"""

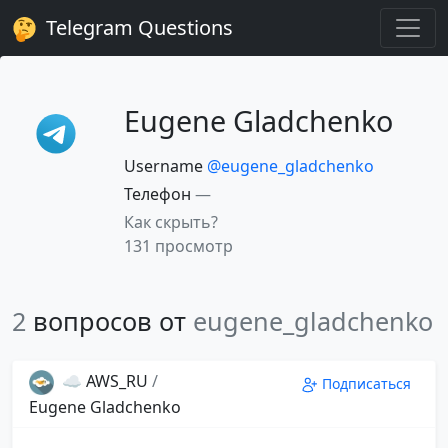
Telegram Questions
Eugene Gladchenko
Username
@eugene_gladchenko
Телефон
—
Как скрыть?
131 просмотр
2
вопросов от
eugene_gladchenko
☁️ AWS_RU
/
Подписаться
Eugene Gladchenko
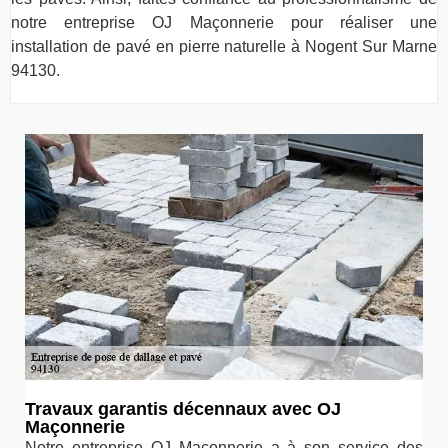
notre entreprise OJ Maçonnerie pour réaliser une
installation de pavé en pierre naturelle à Nogent Sur Marne
94130.
Travaux garantis décennaux avec OJ
Maçonnerie
Notre entreprise OJ Maçonnerie a à son service des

"""

| Task to carry out |
Write out all of the lines above without any change, leaving the pictures out.

| Result for this task |
Telegram Questions
Eugene Gladchenko
Username
@eugene_gladchenko
Телефон
—
Как скрыть?
131 просмотр
2
вопросов от
eugene_gladchenko
☁️ AWS_RU
/
Подписаться
Eugene Gladchenko
notre entreprise OJ Maçonnerie pour réaliser une
installation de pavé en pierre naturelle à Nogent Sur Marne
94130.
Travaux garantis décennaux avec OJ
Maçonnerie
Notre entreprise OJ Maçonnerie a à son service des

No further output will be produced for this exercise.